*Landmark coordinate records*

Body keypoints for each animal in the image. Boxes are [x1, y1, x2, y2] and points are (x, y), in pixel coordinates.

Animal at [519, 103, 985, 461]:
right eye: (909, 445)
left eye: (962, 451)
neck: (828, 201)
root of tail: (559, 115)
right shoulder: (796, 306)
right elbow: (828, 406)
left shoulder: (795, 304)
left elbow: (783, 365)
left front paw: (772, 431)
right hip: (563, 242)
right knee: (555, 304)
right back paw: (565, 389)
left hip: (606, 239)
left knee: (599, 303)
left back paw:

*Task details*
What the answer needs is every line from the data above with "right" in it.

*Output for this exercise*
right eye: (909, 445)
right shoulder: (796, 306)
right elbow: (828, 406)
right hip: (563, 242)
right knee: (555, 304)
right back paw: (565, 389)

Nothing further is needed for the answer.